▸ TASK STATEMENT: Report back each line of the records that contains the string "weight".
ENTRIES SUPPLIED Block Start
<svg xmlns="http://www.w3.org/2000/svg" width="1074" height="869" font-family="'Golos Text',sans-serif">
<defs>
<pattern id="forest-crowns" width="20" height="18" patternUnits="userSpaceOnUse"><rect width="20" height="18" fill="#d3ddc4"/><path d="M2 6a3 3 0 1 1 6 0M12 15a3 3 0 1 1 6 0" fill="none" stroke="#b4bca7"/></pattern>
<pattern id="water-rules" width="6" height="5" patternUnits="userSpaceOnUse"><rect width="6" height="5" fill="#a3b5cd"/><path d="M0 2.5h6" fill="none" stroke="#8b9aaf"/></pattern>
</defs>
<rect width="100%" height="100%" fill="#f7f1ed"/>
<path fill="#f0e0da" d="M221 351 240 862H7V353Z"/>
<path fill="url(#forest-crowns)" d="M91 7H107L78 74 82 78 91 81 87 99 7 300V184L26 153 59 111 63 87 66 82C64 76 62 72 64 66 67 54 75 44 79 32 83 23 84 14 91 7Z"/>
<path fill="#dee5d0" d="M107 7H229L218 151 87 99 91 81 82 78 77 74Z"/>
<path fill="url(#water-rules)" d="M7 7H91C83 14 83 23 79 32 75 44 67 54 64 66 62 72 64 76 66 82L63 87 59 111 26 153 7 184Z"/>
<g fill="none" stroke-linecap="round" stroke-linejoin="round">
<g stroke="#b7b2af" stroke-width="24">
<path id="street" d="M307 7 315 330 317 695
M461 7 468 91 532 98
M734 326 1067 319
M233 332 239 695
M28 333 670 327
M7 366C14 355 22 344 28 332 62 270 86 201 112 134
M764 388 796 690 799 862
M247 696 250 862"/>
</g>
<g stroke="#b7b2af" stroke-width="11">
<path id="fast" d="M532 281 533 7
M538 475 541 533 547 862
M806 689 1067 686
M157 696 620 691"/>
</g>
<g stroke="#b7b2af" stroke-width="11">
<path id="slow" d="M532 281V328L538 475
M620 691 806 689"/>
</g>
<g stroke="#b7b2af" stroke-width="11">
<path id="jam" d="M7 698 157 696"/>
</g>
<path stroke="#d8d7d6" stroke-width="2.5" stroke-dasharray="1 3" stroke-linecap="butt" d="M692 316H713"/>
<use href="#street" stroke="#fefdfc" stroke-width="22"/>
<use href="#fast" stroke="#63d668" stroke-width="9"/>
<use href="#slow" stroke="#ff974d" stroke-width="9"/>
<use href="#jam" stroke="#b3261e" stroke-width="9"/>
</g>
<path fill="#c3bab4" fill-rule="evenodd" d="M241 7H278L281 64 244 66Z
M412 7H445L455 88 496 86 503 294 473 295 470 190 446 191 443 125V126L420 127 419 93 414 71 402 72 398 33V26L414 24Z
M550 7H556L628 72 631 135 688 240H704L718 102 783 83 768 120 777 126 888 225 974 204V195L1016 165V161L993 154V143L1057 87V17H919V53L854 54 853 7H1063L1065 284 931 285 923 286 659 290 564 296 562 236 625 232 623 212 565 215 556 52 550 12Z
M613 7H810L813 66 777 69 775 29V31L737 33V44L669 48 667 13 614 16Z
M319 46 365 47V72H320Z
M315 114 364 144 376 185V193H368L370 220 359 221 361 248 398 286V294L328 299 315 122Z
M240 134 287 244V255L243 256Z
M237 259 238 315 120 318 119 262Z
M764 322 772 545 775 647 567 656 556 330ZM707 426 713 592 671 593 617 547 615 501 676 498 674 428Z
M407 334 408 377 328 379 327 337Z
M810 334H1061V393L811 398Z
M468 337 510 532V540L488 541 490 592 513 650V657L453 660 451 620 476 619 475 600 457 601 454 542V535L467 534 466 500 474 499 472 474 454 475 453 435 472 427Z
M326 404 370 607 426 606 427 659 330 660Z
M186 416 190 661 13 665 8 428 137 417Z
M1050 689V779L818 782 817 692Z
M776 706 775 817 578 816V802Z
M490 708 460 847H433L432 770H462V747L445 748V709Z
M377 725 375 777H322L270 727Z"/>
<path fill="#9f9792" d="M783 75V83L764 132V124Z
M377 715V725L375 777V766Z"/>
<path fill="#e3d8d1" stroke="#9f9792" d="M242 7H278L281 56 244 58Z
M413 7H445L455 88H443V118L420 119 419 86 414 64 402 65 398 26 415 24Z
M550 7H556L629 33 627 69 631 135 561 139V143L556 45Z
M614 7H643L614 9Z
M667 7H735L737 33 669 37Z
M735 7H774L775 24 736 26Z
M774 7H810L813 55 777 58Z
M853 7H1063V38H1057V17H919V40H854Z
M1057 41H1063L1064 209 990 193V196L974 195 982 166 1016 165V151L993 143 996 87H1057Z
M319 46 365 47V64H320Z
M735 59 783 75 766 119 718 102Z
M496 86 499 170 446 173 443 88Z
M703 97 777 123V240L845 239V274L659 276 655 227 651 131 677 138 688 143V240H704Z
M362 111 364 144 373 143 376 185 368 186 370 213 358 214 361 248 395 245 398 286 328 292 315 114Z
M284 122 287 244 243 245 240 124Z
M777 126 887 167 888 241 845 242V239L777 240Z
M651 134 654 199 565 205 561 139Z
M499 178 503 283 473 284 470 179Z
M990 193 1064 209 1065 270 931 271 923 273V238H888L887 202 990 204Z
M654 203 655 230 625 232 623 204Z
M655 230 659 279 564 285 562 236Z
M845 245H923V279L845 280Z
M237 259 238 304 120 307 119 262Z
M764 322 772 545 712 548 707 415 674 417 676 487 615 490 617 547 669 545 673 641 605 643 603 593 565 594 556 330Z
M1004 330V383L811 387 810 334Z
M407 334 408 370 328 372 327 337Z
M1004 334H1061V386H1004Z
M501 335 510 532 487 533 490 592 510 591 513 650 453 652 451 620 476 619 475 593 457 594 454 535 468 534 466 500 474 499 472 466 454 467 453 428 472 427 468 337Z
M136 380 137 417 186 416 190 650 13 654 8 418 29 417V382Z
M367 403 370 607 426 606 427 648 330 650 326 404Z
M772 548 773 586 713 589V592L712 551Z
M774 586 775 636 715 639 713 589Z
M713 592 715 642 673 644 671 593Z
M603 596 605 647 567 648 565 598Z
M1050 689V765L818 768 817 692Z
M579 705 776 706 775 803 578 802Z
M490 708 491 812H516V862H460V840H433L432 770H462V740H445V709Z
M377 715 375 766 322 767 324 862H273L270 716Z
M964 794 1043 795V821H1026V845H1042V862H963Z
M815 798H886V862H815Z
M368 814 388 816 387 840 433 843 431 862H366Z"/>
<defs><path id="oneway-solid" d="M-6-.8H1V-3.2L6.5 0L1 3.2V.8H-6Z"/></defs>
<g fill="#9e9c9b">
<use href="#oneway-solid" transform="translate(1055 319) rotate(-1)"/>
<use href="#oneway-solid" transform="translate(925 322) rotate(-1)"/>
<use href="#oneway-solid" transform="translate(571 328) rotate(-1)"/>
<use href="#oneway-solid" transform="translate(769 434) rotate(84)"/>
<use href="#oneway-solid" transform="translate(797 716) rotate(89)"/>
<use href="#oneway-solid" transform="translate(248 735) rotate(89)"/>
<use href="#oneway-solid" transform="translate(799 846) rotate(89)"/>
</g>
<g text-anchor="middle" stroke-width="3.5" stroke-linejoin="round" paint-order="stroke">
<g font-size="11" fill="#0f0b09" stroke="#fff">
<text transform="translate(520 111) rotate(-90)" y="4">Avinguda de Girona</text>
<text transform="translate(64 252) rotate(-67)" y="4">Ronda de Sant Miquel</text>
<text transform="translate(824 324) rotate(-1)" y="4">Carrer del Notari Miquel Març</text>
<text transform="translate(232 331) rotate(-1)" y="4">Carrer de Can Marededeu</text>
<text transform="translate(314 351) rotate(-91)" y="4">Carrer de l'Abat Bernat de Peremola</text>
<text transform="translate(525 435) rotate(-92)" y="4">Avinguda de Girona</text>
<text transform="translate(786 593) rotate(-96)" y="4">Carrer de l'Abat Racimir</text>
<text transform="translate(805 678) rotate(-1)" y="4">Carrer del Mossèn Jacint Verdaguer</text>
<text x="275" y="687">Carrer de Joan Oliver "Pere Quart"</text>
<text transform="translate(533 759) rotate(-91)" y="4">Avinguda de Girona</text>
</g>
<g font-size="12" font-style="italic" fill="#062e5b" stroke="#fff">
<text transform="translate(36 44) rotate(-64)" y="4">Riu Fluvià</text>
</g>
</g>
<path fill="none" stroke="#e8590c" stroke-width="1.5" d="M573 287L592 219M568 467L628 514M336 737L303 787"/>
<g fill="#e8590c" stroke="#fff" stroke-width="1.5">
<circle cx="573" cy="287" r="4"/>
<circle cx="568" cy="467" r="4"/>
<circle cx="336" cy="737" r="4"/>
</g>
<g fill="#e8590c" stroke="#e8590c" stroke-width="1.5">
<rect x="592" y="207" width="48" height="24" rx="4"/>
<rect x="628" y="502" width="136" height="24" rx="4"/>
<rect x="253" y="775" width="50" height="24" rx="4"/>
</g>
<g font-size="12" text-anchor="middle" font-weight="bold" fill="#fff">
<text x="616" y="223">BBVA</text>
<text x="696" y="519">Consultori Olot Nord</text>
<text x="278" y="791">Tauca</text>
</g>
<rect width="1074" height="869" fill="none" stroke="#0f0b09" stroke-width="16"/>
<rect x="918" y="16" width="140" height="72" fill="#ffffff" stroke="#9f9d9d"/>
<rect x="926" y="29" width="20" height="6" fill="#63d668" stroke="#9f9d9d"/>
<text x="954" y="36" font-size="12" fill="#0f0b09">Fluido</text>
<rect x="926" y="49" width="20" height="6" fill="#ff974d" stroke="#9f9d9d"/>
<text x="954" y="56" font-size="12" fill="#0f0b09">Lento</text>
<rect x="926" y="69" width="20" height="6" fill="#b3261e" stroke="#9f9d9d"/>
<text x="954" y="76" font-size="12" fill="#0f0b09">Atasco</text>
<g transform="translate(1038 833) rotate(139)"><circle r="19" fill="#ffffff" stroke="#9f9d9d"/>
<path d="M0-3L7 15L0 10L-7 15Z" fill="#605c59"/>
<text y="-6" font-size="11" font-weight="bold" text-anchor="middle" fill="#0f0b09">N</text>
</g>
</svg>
ENTRIES SUPPLIED Block End
▸ EXERCISE ANSWER:
<g font-size="12" text-anchor="middle" font-weight="bold" fill="#fff">
<text y="-6" font-size="11" font-weight="bold" text-anchor="middle" fill="#0f0b09">N</text>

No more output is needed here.